Wenzhou mulls document to further open economy
The Wenzhou municipal government recently released a draft document on further accelerating the development of an open economy for public deliberation.
The document centers on building high-quality industrial clusters for foreign investment, encouraging local companies to engage in overseas investment and cross-border mergers and acquisitions, and creating new opportunities for Wenzhou in foreign trade.
In an open economy, economic activities take place freely, thus optimizing the allocation of resources and improving efficiency, according to an official of the city's bureau of commerce.
Leveraging foreign capital, pushing ahead with foreign investment and boosting foreign trade are keys to promoting economic development, transforming and upgrading industrial structures and fostering new economic drivers, the official added.
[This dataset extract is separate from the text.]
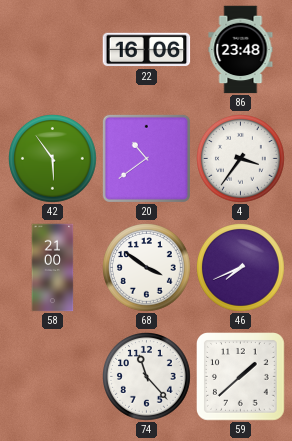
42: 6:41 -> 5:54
As a way to build high-quality industrial clusters for foreign investment, Wenzhou plans to further support projects relating to business and initiating investment, encourage foreign-invested companies enterprises to go public and encourage foreign investors to carry out mergers and acquisitions in Wenzhou.
Attracting overseas highly-skilled professionals to start businesses and do innovative work in Wenzhou is the highlight of the newly released document. The government will strive to make it more convenient for overseas professionals to work and live in Wenzhou by simplifying relevant administrative procedures.
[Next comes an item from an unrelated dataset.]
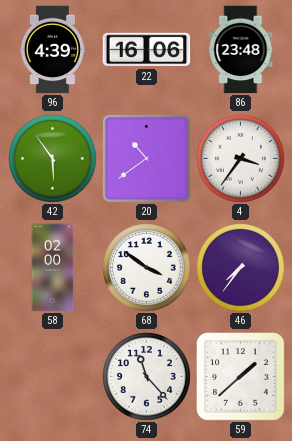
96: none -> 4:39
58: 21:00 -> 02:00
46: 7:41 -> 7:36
The document also points out that the government will encourage companies to be involved in the construction of overseas economic and trade cooperation zones and encourage them to set up branches in these zones.
According to the draft document, the government will further assist companies in building overseas warehouses. Currently, Wenzhou has 21 warehouses in 12 countries including Serbia, the United Kingdom, the United States and Germany. The trade value of overseas warehouses in 2017 reached $160 million, a year-on-year increase of 15 percent.